Spin liquid properties of the kagome material Cu$_3$(HOTP)$_2$

TL;DR

This study investigates the kagome lattice compound Cu$_3$(HOTP)$_2$, revealing it hosts a quantum spin liquid state with no magnetic order down to 50 mK, supported by muon spin relaxation and theoretical modeling.

Contribution

It provides experimental evidence of a quantum spin liquid in Cu$_3$(HOTP)$_2$ and introduces a Z$_2$-linear Dirac model for its spin excitations.

Findings

No magnetic ordering down to 50 mK

Presence of spin fluctuations consistent with QSL

Close proximity to a quantum critical point

Abstract

The metal-organic-framework (MOF) compound Cu$_3$(HOTP)$_2$, a.k.a.
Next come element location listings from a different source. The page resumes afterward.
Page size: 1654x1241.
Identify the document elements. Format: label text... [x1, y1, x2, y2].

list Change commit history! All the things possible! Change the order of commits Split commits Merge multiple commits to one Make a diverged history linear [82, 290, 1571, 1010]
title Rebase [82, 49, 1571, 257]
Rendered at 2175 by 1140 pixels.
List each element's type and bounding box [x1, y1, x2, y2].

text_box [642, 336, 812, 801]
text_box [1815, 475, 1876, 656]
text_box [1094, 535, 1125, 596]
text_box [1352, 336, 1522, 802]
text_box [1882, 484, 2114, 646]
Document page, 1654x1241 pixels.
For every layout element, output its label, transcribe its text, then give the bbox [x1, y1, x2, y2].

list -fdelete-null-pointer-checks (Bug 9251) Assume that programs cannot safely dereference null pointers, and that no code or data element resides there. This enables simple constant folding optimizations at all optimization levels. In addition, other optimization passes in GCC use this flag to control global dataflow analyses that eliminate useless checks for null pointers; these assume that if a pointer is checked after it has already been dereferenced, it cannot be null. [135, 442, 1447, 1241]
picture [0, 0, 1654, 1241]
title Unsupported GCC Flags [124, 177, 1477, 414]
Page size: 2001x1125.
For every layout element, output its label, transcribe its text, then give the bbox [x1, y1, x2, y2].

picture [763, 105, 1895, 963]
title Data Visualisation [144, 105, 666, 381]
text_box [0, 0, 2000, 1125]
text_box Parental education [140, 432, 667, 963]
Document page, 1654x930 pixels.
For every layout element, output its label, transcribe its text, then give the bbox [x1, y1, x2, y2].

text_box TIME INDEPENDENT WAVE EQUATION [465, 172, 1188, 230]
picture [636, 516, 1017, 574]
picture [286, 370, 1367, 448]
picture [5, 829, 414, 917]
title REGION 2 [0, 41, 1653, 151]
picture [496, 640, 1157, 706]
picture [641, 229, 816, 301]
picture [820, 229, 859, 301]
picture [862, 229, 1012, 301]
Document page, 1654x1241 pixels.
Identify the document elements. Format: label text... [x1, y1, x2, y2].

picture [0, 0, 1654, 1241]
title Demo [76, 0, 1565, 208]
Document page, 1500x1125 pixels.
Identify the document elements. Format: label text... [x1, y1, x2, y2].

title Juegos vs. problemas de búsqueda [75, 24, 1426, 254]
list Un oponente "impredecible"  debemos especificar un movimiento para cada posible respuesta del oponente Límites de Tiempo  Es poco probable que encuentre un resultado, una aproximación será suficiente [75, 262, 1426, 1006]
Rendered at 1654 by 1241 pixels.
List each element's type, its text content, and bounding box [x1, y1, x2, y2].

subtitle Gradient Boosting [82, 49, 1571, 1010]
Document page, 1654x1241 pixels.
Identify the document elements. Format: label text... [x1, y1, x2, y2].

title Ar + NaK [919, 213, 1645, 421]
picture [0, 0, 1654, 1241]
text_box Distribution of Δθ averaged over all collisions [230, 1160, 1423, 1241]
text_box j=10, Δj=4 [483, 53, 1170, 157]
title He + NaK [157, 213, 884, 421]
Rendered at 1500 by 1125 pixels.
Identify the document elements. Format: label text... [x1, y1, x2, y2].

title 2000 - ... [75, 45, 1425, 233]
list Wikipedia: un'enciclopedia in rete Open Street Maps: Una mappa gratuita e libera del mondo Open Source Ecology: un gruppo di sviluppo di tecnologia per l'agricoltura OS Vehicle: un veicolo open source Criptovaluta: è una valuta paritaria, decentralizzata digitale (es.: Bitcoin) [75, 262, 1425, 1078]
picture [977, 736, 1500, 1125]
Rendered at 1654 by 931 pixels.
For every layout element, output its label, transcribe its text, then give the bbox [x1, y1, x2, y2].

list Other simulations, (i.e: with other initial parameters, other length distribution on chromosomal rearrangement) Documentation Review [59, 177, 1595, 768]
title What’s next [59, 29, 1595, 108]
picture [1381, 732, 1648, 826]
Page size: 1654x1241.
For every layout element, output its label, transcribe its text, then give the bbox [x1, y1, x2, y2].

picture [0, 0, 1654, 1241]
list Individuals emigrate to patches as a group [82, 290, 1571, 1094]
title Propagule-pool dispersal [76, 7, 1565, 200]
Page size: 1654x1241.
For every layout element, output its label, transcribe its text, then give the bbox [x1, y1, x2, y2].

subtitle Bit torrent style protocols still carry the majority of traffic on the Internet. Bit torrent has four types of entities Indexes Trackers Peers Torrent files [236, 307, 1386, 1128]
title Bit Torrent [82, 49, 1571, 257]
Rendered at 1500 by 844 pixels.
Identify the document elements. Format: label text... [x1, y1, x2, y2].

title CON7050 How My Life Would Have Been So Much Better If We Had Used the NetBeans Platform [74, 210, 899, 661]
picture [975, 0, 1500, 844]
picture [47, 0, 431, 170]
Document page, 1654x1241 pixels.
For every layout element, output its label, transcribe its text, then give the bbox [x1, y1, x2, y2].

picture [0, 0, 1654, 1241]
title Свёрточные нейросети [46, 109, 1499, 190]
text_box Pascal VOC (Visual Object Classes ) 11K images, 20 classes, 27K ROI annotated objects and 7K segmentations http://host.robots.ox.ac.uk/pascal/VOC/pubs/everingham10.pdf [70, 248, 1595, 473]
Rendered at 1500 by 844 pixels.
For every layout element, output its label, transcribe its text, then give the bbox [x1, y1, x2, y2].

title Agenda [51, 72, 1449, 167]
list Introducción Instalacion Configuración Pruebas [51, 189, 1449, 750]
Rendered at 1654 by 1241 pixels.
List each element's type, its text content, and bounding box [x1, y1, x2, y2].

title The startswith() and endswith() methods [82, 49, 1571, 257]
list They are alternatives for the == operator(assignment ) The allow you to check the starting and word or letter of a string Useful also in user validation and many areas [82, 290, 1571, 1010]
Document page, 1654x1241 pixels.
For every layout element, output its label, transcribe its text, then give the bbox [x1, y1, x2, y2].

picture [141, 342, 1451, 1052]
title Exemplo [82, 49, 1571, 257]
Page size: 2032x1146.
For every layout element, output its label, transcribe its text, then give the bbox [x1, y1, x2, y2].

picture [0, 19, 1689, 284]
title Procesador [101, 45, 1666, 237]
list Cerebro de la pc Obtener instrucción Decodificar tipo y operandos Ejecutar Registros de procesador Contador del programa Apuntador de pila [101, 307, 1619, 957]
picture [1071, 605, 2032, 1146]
Cu$_3$(HHTP)$_2$, is a small-gap semiconductor containing a kagome lattice of antiferromagnetically coupled $S$=1/2 Cu$^\mathrm{II}$ spins with intra-layer nearest-neighbor exchange coupling $J \sim $ 2 K. The intra-layer $J$ value obtained from DFT+U calculations is shown to match with the experimental value for reasonable values of U. Muon spin relaxation confirms no magnetic ordering down to 50~mK and sees spin fluctuations diffusing on a 2D lattice, consistent with a quantum spin liquid (QSL) ground state being present within highly decoupled kagome layers. Reduction of the spin diffusion rate on cooling from the paramagnetic region to the low-temperature QSL region reflects quantum entanglement. It is also found that the layers become more strongly decoupled in the low-temperature QSL region. Comparison of results for the spin diffusion, magnetic susceptibility and specific heat in the QSL region suggests close proximity to a quantum critical point and a large density of low energy spinless electronic excitations. A Z$_2$-linear Dirac model for the spin excitations of the QSL is found to provide the best match with experiment.